American Greed makes me cry almost every time… more than the Sarah Mclaughlan pet abuse commercials, more than cancer treatment center commercials- it’s pretty ridiculous. I just think of the poor victims who were trying to be responsible with their money and are left with nothing. No joke, I’ve googled “charities for victims of ponzi schemes”- no luck there.

Evan 08/26/2013 - 8:53 pm

It would be tough for me to get behind a charity like that…For example, if someone was getting 22% a month they should have probably known. At the same time…someone thinking they bought a SPIA I feel terrible for.

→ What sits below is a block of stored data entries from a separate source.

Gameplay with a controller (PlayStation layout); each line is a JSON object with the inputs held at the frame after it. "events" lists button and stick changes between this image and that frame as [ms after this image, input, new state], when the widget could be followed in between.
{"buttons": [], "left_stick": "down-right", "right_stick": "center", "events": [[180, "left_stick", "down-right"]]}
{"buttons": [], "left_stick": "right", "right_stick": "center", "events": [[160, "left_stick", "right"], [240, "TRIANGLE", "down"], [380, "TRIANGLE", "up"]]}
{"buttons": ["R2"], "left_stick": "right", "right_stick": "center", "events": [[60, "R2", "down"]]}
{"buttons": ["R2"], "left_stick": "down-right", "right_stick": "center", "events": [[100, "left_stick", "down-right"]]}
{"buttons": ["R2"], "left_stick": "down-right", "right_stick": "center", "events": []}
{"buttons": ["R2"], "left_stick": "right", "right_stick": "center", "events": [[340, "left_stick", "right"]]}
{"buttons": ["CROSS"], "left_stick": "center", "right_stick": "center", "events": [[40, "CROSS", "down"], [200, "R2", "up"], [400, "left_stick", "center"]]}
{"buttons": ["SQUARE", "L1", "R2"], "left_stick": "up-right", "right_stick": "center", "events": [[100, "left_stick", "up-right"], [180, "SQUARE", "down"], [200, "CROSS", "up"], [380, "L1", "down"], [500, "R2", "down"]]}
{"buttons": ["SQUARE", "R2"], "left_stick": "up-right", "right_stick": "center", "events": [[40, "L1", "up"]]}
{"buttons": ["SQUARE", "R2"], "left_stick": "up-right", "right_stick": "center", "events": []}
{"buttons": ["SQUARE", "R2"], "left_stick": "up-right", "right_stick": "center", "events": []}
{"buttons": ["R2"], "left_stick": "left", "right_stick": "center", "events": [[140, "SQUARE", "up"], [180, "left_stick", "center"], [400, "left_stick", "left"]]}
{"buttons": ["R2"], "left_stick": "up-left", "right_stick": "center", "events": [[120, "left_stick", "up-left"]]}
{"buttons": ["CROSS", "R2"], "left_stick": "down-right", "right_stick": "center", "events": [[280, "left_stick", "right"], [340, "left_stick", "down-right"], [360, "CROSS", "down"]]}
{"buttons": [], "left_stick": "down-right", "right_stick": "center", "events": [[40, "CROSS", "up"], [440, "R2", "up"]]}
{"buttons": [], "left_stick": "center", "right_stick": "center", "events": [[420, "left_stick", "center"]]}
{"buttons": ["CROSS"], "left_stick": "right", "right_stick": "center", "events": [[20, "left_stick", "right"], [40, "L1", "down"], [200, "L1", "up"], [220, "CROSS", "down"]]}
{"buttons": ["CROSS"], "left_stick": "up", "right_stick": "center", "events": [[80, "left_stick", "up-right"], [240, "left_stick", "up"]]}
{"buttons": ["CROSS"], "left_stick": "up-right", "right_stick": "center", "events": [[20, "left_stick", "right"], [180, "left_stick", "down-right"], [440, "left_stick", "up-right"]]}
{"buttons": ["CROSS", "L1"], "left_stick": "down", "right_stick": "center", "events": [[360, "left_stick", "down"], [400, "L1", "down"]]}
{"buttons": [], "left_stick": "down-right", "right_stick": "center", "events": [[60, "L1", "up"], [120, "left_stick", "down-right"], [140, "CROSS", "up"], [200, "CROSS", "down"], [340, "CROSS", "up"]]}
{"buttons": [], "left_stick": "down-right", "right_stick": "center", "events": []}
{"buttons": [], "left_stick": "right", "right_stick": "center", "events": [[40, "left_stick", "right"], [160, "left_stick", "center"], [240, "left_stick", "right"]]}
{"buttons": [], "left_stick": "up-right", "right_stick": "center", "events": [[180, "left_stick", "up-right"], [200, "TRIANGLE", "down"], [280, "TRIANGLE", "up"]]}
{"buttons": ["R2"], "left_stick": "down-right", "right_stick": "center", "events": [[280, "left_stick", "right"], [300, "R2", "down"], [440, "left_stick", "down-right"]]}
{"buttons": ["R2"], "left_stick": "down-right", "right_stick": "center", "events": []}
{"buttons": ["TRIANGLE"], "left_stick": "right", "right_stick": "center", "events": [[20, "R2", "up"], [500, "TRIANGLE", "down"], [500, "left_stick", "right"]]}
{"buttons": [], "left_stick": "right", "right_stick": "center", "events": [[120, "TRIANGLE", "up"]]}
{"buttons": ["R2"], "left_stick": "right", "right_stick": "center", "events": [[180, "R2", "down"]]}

krantcents 07/08/2013 - 5:07 pm

As a former New Yorker, I used to think Los Angles was filled with fakers. They put on a facade of wealth by leasing an expensive car and living in an expensive house. As I get older I realize it is not limited to just Los Angeles although LA has a bad rap.

Evan 08/26/2013 - 8:58 pm

All the way out in LA to find maybe fakers? Just head out east LOL

PK 07/09/2013 - 1:29 am

Somebody should tell people that the quote is “Fake it ’til you make it”. Once you make it you should stop faking – better to have all the trickery in your past. No one cares how the Kennedys made their money anymore!

Evan 08/26/2013 - 8:59 pm

HA So true I bet most people do not even know the Kennedy’s past lol. Kind of odd there aren’t more specials on it…conspiracy!